▶ PROBLEM
How many lines in the data hold the string "garage"? State the number alone.

[Collected data]
┄┄┄┄┄┄┄┄┄┄

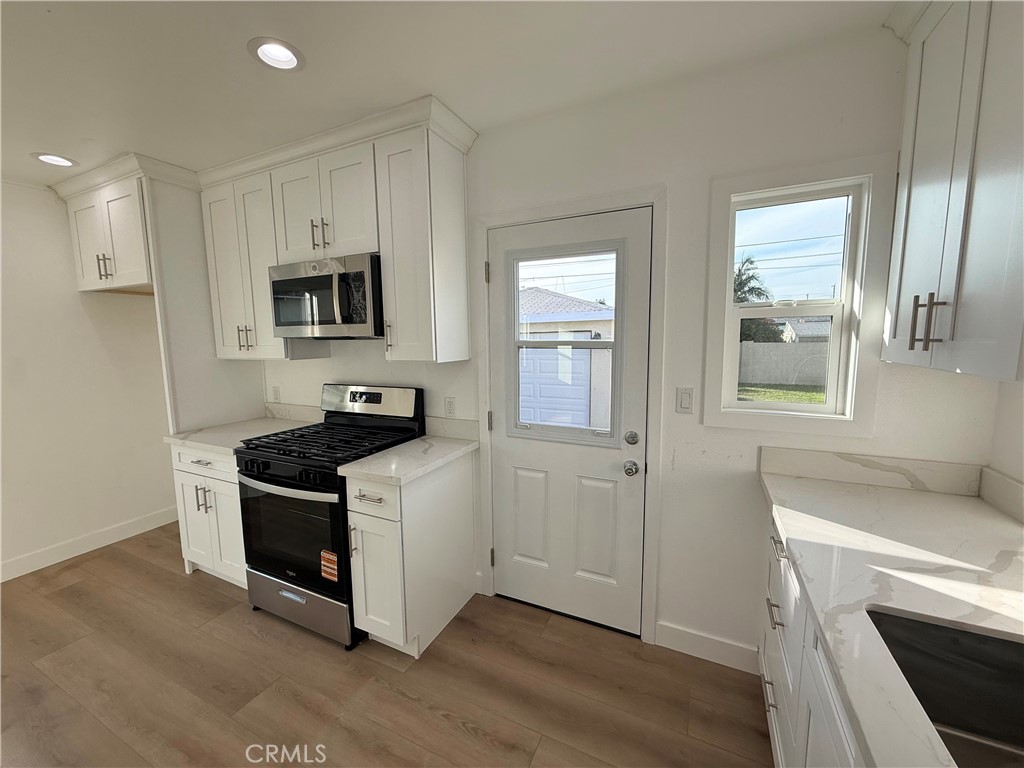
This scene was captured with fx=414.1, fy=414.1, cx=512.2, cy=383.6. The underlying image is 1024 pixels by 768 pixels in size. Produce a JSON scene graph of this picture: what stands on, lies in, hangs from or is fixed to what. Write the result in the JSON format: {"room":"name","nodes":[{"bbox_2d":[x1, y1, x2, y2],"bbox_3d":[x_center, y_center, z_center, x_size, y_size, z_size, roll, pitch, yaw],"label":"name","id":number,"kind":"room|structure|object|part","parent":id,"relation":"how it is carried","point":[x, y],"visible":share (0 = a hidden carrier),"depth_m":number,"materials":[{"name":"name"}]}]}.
{"room":"kitchen","nodes":[
{"label":"kitchen","id":0,"kind":"room"},
{"bbox_2d":[0,177,173,580],"bbox_3d":[-3.802,0.120,1.440,0.146,2.522,4.993,3,8,25],"label":"left wall","id":1,"kind":"structure","parent":0,"point":[68,297],"depth_m":2.83,"materials":[{"name":"white paint"}]},
{"bbox_2d":[0,506,177,582],"bbox_3d":[-3.706,1.313,1.543,0.014,0.117,4.464,3,8,25],"label":"baseboard","id":2,"kind":"structure","parent":1,"relation":"attached to","point":[45,564],"depth_m":2.93,"materials":[{"name":"white paint"}]},
{"bbox_2d":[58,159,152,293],"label":"upper cabinet","id":3,"kind":"object","parent":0,"point":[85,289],"visible":0.65,"depth_m":2.56,"materials":[{"name":"white paint"}]},
{"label":"pulls","id":4,"kind":"part","parent":3,"relation":"part of","materials":[{"name":"metal"}]},
{"bbox_2d":[0,524,771,767],"bbox_3d":[-1.500,1.513,0.560,5.218,0.097,5.319,3,8,25],"label":"floor","id":5,"kind":"structure","parent":0,"point":[253,640],"depth_m":1.78,"materials":[{"name":"brown wood"}]},
{"bbox_2d":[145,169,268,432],"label":"refrigerator panel","id":6,"kind":"object","parent":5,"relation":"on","point":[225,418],"visible":0.51,"depth_m":2.61,"materials":[{"name":"white paint"}]},
{"bbox_2d":[171,442,245,586],"bbox_3d":[-1.637,0.766,2.679,0.672,0.876,0.659,3,8,25],"label":"base cabinet","id":7,"kind":"object","parent":5,"relation":"on","point":[189,538],"visible":0.29,"depth_m":2.42,"materials":[{"name":"white paint"}]},
{"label":"drawer pull","id":8,"kind":"part","parent":7,"relation":"part of","materials":[{"name":"metal"}]},
{"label":"pulls","id":9,"kind":"part","parent":7,"relation":"part of","materials":[{"name":"silver metal"}]},
{"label":"drawer","id":10,"kind":"part","parent":7,"relation":"part of","materials":[{"name":"white paint"}]},
{"bbox_2d":[162,415,314,454],"bbox_3d":[-1.722,0.321,2.703,0.719,0.041,0.690,3,8,25],"label":"countertop","id":11,"kind":"structure","parent":7,"relation":"on","point":[177,439],"depth_m":2.62,"materials":[{"name":"white stone"}]},
{"bbox_2d":[234,384,422,649],"bbox_3d":[-1.005,0.636,2.326,0.745,1.202,0.730,3,8,25],"label":"gas range","id":12,"kind":"object","parent":5,"relation":"on","point":[276,480],"visible":0.75,"depth_m":2.09,"materials":[{"name":"black metal"}]},
{"bbox_3d":[-1.106,0.489,2.014,0.665,0.036,0.098,3,8,25],"label":"oven handle","id":13,"kind":"part","parent":12,"relation":"part of","materials":[{"name":"silver metal"}]},
{"bbox_3d":[-1.101,0.727,2.064,0.710,0.559,0.082,3,8,25],"label":"oven door","id":14,"kind":"part","parent":12,"relation":"part of","materials":[{"name":"black glass"}]},
{"bbox_3d":[-1.096,1.129,2.153,0.710,0.204,0.088,3,8,25],"label":"storage drawer","id":15,"kind":"part","parent":12,"relation":"part of","materials":[{"name":"silver metal"}]},
{"bbox_3d":[-0.959,0.313,2.274,0.731,0.041,0.653,3,8,25],"label":"burner grates","id":16,"kind":"part","parent":12,"relation":"part of","materials":[{"name":"black metal"}]},
{"bbox_2d":[320,548,338,582],"bbox_3d":[-0.870,0.861,1.962,0.102,0.132,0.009,3,8,25],"label":"sticker","id":17,"kind":"object","parent":12,"relation":"attached to","point":[331,556],"visible":0.98,"depth_m":1.96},
{"bbox_3d":[-0.883,0.111,2.547,0.755,0.202,0.150,3,8,25],"label":"control panel","id":18,"kind":"part","parent":12,"relation":"part of","materials":[{"name":"metal"}]},
{"bbox_2d":[345,450,478,657],"bbox_3d":[-0.507,0.815,2.156,0.356,0.879,0.682,3,8,25],"label":"base cabinet","id":19,"kind":"object","parent":5,"relation":"on","point":[456,495],"visible":0.79,"depth_m":1.94,"materials":[{"name":"white paint"}]},
{"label":"pull","id":20,"kind":"part","parent":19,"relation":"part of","materials":[{"name":"silver metal"}]},
{"bbox_3d":[-0.643,0.505,1.853,0.139,0.015,0.062,3,8,25],"label":"drawer pull","id":21,"kind":"part","parent":19,"relation":"part of","materials":[{"name":"silver metal"}]},
{"bbox_3d":[-0.634,0.511,1.855,0.339,0.164,0.059,3,8,25],"label":"drawer","id":22,"kind":"part","parent":19,"relation":"part of","materials":[{"name":"white wood"}]},
{"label":"cabinet door","id":23,"kind":"part","parent":19,"relation":"part of","materials":[{"name":"white paint"}]},
{"bbox_2d":[338,434,478,485],"bbox_3d":[-0.486,0.362,2.118,0.451,0.039,0.651,3,8,25],"label":"countertop","id":24,"kind":"structure","parent":19,"relation":"on","point":[382,474],"depth_m":1.98,"materials":[{"name":"white stone"}]},
{"bbox_2d":[759,509,867,767],"bbox_3d":[0.858,0.986,0.613,0.676,0.870,2.392,3,8,25],"label":"base cabinet","id":25,"kind":"object","parent":5,"relation":"on","point":[834,710],"visible":0.24,"depth_m":1.15,"materials":[{"name":"white paint"}]},
{"bbox_3d":[0.948,1.128,1.531,0.044,0.013,0.140,3,8,25],"label":"drawer pull","id":26,"kind":"part","parent":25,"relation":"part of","materials":[{"name":"metal"}]},
{"bbox_3d":[0.896,0.780,1.420,0.044,0.018,0.110,3,8,25],"label":"bar pull","id":27,"kind":"part","parent":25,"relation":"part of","materials":[{"name":"metal"}]},
{"bbox_3d":[0.909,0.558,1.418,0.046,0.014,0.121,3,8,25],"label":"drawer pull","id":28,"kind":"part","parent":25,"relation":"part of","materials":[{"name":"silver metal"}]},
{"bbox_2d":[758,463,1023,767],"bbox_3d":[0.891,0.529,0.595,0.665,0.038,2.462,3,8,25],"label":"countertop","id":29,"kind":"structure","parent":25,"relation":"on","point":[980,504],"depth_m":1.01,"materials":[{"name":"white stone"}]},
{"bbox_2d":[865,609,1023,767],"bbox_3d":[0.807,0.648,0.521,0.444,0.203,0.721,3,8,25],"label":"sink","id":30,"kind":"object","parent":29,"relation":"in","point":[950,631],"visible":0.77,"depth_m":0.83,"materials":[{"name":"silver metal"}]},
{"bbox_2d":[0,0,893,186],"bbox_3d":[-1.520,-1.087,0.288,5.468,0.101,4.997,3,8,25],"label":"ceiling","id":31,"kind":"structure","parent":0,"point":[68,147],"depth_m":1.54,"materials":[{"name":"white paint"}]},
{"bbox_2d":[31,152,77,167],"bbox_3d":[-2.596,-1.298,2.348,0.188,0.075,0.189,3,8,25],"label":"recessed light","id":32,"kind":"object","parent":31,"relation":"in","point":[60,160],"visible":0.93,"depth_m":2.36,"materials":[{"name":"white"}]},
{"bbox_2d":[247,37,304,71],"bbox_3d":[-0.860,-1.222,1.508,0.189,0.077,0.189,3,8,25],"label":"recessed light","id":33,"kind":"object","parent":31,"relation":"in","point":[285,54],"visible":0.97,"depth_m":1.52,"materials":[{"name":"white"}]},
{"bbox_2d":[248,23,1000,666],"bbox_3d":[-0.486,-0.056,2.488,5.010,2.527,0.148,3,8,25],"label":"back wall","id":34,"kind":"structure","parent":0,"point":[352,362],"depth_m":1.77,"materials":[{"name":"white paint"}]},
{"bbox_2d":[271,386,280,401],"bbox_3d":[-1.730,0.074,3.029,0.072,0.117,0.009,3,8,25],"label":"wall socket","id":35,"kind":"object","parent":34,"relation":"attached to","point":[276,394],"visible":0.99,"depth_m":3.02,"materials":[{"name":"white plastic"}]},
{"bbox_2d":[262,401,322,422],"bbox_3d":[-1.532,0.199,2.936,0.705,0.108,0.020,3,8,25],"label":"backsplash","id":36,"kind":"structure","parent":34,"relation":"attached to","point":[287,411],"depth_m":2.93,"materials":[{"name":"white stone"}]},
{"bbox_2d":[200,97,477,364],"bbox_3d":[-1.052,-0.700,2.404,1.626,1.079,0.396,3,8,25],"label":"upper cabinet","id":37,"kind":"object","parent":34,"relation":"attached to","point":[456,177],"visible":0.84,"depth_m":2.15,"materials":[{"name":"white paint"}]},
{"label":"pulls","id":38,"kind":"part","parent":37,"relation":"part of","materials":[{"name":"metal"}]},
{"bbox_2d":[268,252,384,340],"bbox_3d":[-0.970,-0.467,2.336,0.744,0.420,0.452,3,8,25],"label":"microwave","id":39,"kind":"object","parent":37,"relation":"attached to","point":[293,282],"visible":0.87,"depth_m":2.14,"materials":[{"name":"silver metal"}]},
{"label":"pull","id":40,"kind":"part","parent":37,"relation":"part of","materials":[{"name":"metal"}]},
{"bbox_2d":[444,395,456,417],"bbox_3d":[-0.361,0.132,2.388,0.071,0.116,0.009,3,8,25],"label":"wall socket","id":41,"kind":"object","parent":34,"relation":"attached to","point":[450,405],"visible":0.98,"depth_m":2.38,"materials":[{"name":"white plastic"}]},
{"bbox_2d":[424,416,479,441],"bbox_3d":[-0.353,0.252,2.391,0.375,0.109,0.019,3,8,25],"label":"backsplash","id":42,"kind":"structure","parent":34,"relation":"attached to","point":[456,424],"depth_m":2.38,"materials":[{"name":"white stone"}]},
{"bbox_2d":[485,208,650,637],"bbox_3d":[0.247,0.223,2.107,0.820,2.024,0.120,3,8,25],"label":"door","id":43,"kind":"structure","parent":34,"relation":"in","point":[626,485],"depth_m":2.12,"materials":[{"name":"white paint"}]},
{"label":"hinge","id":44,"kind":"part","parent":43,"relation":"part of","materials":[{"name":"metal"}]},
{"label":"panel","id":45,"kind":"part","parent":43,"relation":"part of","materials":[{"name":"white paint"}]},
{"bbox_2d":[508,241,619,445],"bbox_3d":[0.256,-0.193,2.117,0.602,0.971,0.077,3,8,25],"label":"door window","id":46,"kind":"structure","parent":43,"relation":"in","point":[603,343],"depth_m":2.10,"materials":[{"name":"clear glass"}]},
{"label":"panel","id":47,"kind":"part","parent":43,"relation":"part of","materials":[{"name":"white paint"}]},
{"bbox_2d":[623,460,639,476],"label":"door knob","id":48,"kind":"object","parent":43,"relation":"attached to","point":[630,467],"visible":0.94,"depth_m":1.94,"materials":[{"name":"silver metal"}]},
{"bbox_2d":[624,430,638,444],"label":"deadbolt","id":49,"kind":"object","parent":43,"relation":"attached to","point":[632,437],"visible":0.94,"depth_m":1.93,"materials":[{"name":"silver metal"}]},
{"bbox_2d":[472,187,665,642],"bbox_3d":[0.256,0.181,2.128,0.944,2.115,0.140,3,8,25],"label":"door frame","id":50,"kind":"structure","parent":34,"relation":"attached to","point":[598,205],"depth_m":1.96,"materials":[{"name":"white paint"}]},
{"bbox_2d":[676,386,693,413],"bbox_3d":[0.757,0.071,1.822,0.072,0.116,0.011,3,8,25],"label":"light switch","id":51,"kind":"object","parent":34,"relation":"attached to","point":[685,403],"visible":0.96,"depth_m":1.82,"materials":[{"name":"white plastic"}]},
{"bbox_2d":[653,621,760,673],"bbox_3d":[0.897,1.212,1.908,0.458,0.119,0.014,3,8,25],"label":"baseboard","id":52,"kind":"structure","parent":34,"relation":"attached to","point":[685,635],"depth_m":1.90,"materials":[{"name":"white paint"}]},
{"bbox_2d":[700,154,892,439],"bbox_3d":[1.115,-0.320,1.686,0.599,1.039,0.136,3,8,25],"label":"window","id":53,"kind":"structure","parent":34,"relation":"in","point":[783,418],"depth_m":1.63,"materials":[{"name":"white"}]},
{"bbox_2d":[759,446,982,496],"bbox_3d":[1.348,0.327,1.604,0.663,0.109,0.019,3,8,25],"label":"backsplash","id":54,"kind":"structure","parent":34,"relation":"attached to","point":[944,465],"depth_m":1.58,"materials":[{"name":"white stone"}]},
{"bbox_2d":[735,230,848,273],"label":"power lines","id":55,"kind":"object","parent":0,"point":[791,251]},
{"bbox_2d":[989,376,1023,484],"bbox_3d":[1.089,0.243,0.096,0.146,2.403,3.218,3,8,25],"label":"right wall","id":56,"kind":"structure","parent":0,"point":[1018,452],"depth_m":1.34,"materials":[{"name":"white paint"}]},
{"bbox_2d":[877,0,1023,385],"bbox_3d":[1.248,-0.572,0.981,0.372,1.112,0.871,3,8,25],"label":"upper cabinet","id":57,"kind":"object","parent":56,"relation":"attached to","point":[908,237],"visible":1,"depth_m":1.05,"materials":[{"name":"paint"}]},
{"bbox_3d":[1.112,-0.165,1.121,0.057,0.135,0.047,3,8,25],"label":"bar pulls","id":58,"kind":"part","parent":57,"relation":"part of","materials":[{"name":"metal"}]},
{"bbox_2d":[978,466,1023,523],"bbox_3d":[1.223,0.461,0.538,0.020,0.109,2.088,3,8,25],"label":"backsplash","id":59,"kind":"structure","parent":56,"relation":"attached to","point":[997,478],"depth_m":1.36,"materials":[{"name":"white stone"}]},
{"label":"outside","id":60,"kind":"structure","parent":0,"visible":0},
{"bbox_2d":[516,287,613,427],"bbox_3d":[0.361,-0.765,10.209,5.151,2.966,4.293,3,8,25],"label":"garage","id":61,"kind":"structure","parent":60,"point":[560,297],"depth_m":7.71,"materials":[{"name":"white paint"}]},
{"bbox_2d":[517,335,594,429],"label":"garage door","id":62,"kind":"structure","parent":61,"relation":"in","point":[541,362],"depth_m":8.14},
{"bbox_2d":[735,383,828,404],"label":"lawn","id":63,"kind":"structure","parent":60,"point":[819,399],"materials":[{"name":"green plant"}]},
{"bbox_2d":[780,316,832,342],"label":"house","id":64,"kind":"structure","parent":60,"point":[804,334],"materials":[{"name":"grey"}]},
{"label":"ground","id":65,"kind":"structure","parent":60,"visible":0},
{"bbox_2d":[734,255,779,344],"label":"tree","id":66,"kind":"object","parent":65,"relation":"on","point":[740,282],"visible":0.25,"materials":[{"name":"plant"}]},
{"bbox_2d":[738,340,829,387],"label":"fence","id":67,"kind":"object","parent":65,"relation":"on","point":[770,345],"visible":0.44,"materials":[{"name":"grey concrete"}]}
]}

┄┄┄┄┄┄┄┄┄┄

▶ EXERCISE RESULT
2